__Problem statement__
Copy every entry exactly as it stands, though any image it holds should stay out of the copy.

__Material for the task__
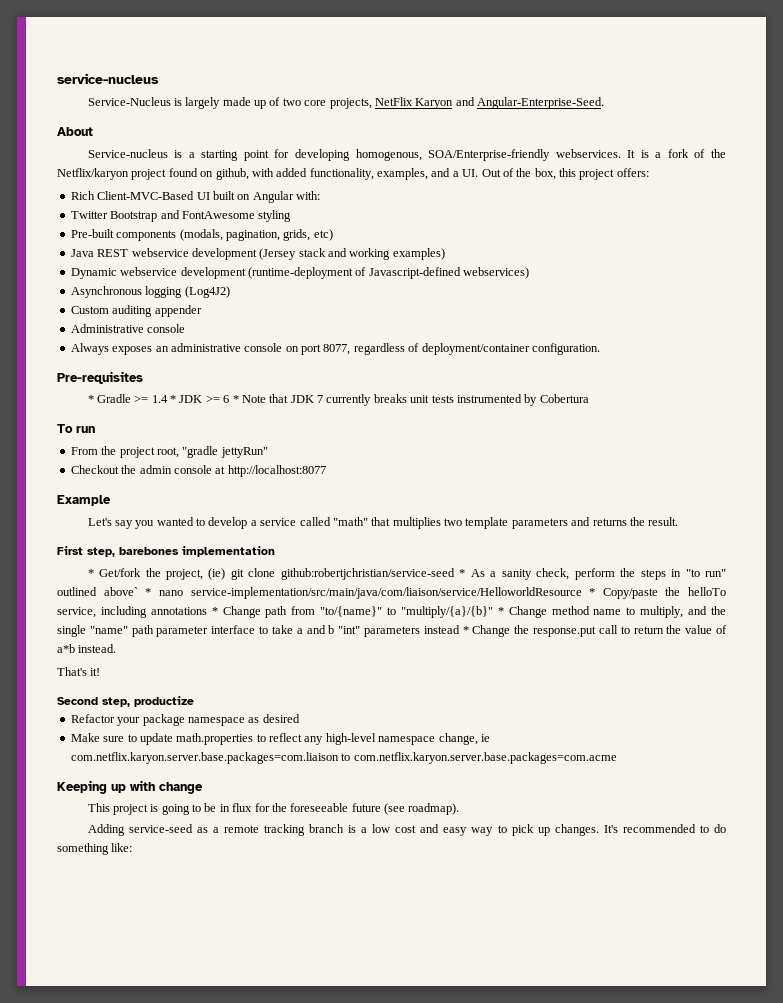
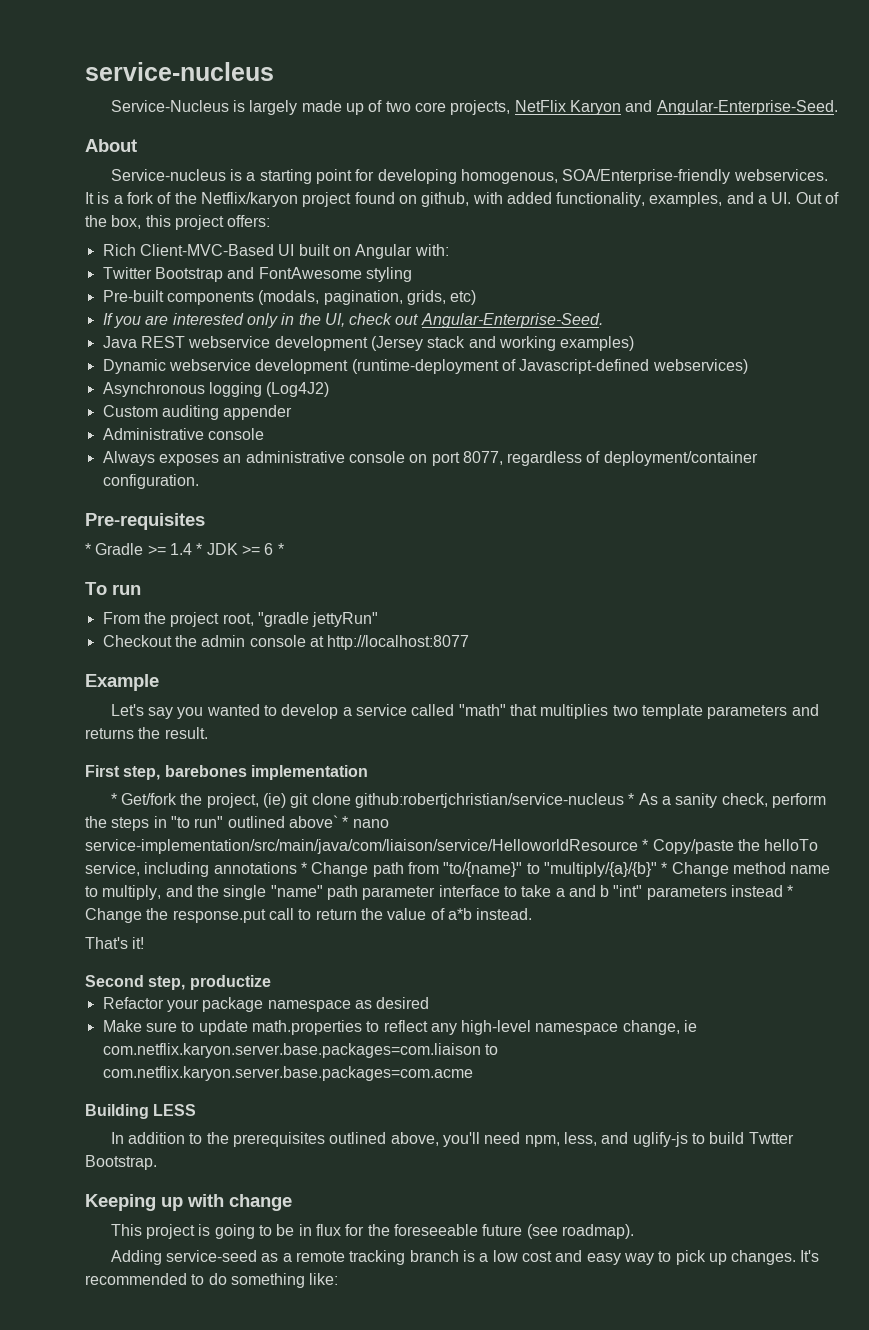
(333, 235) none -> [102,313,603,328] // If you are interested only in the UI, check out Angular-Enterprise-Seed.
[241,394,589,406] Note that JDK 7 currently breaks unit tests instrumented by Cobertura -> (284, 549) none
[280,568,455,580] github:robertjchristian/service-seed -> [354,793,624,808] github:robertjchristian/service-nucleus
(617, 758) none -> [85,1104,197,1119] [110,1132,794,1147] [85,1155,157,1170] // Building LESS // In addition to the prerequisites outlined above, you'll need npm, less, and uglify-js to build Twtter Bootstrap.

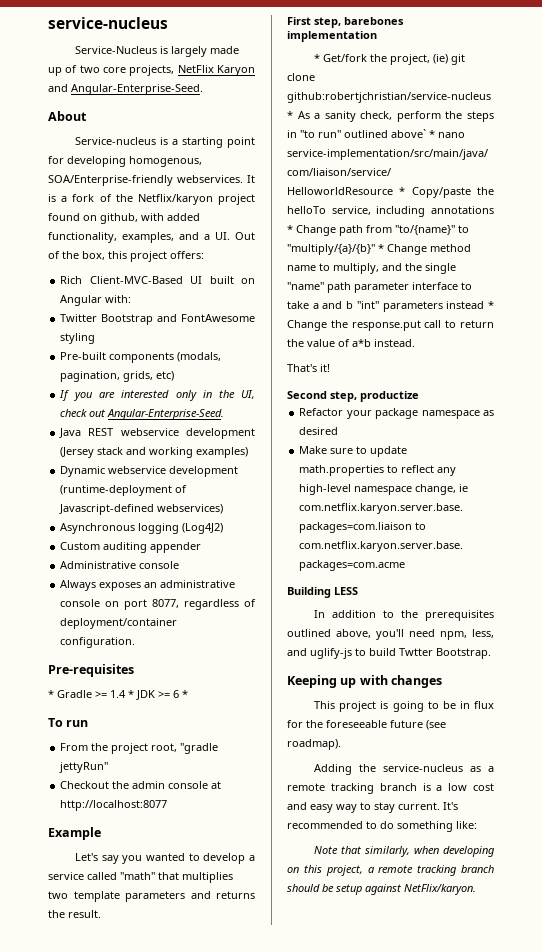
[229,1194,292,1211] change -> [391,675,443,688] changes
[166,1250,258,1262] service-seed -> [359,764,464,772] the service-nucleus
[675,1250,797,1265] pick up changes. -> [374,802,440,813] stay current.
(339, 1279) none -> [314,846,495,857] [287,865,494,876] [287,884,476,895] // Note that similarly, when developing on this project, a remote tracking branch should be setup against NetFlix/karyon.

__Your response__
(333, 235) none -> [102,313,603,328] // If you are interested only in the UI, check out Angular-Enterprise-Seed.
[241,394,589,406] Note that JDK 7 currently breaks unit tests instrumented by Cobertura -> (284, 549) none
[280,568,455,580] github:robertjchristian/service-seed -> [354,793,624,808] github:robertjchristian/service-nucleus
(617, 758) none -> [85,1104,197,1119] [110,1132,794,1147] [85,1155,157,1170] // Building LESS // In addition to the prerequisites outlined above, you'll need npm, less, and uglify-js to build Twtter Bootstrap.

[229,1194,292,1211] change -> [391,675,443,688] changes
[166,1250,258,1262] service-seed -> [359,764,464,772] the service-nucleus
[675,1250,797,1265] pick up changes. -> [374,802,440,813] stay current.
(339, 1279) none -> [314,846,495,857] [287,865,494,876] [287,884,476,895] // Note that similarly, when developing on this project, a remote tracking branch should be setup against NetFlix/karyon.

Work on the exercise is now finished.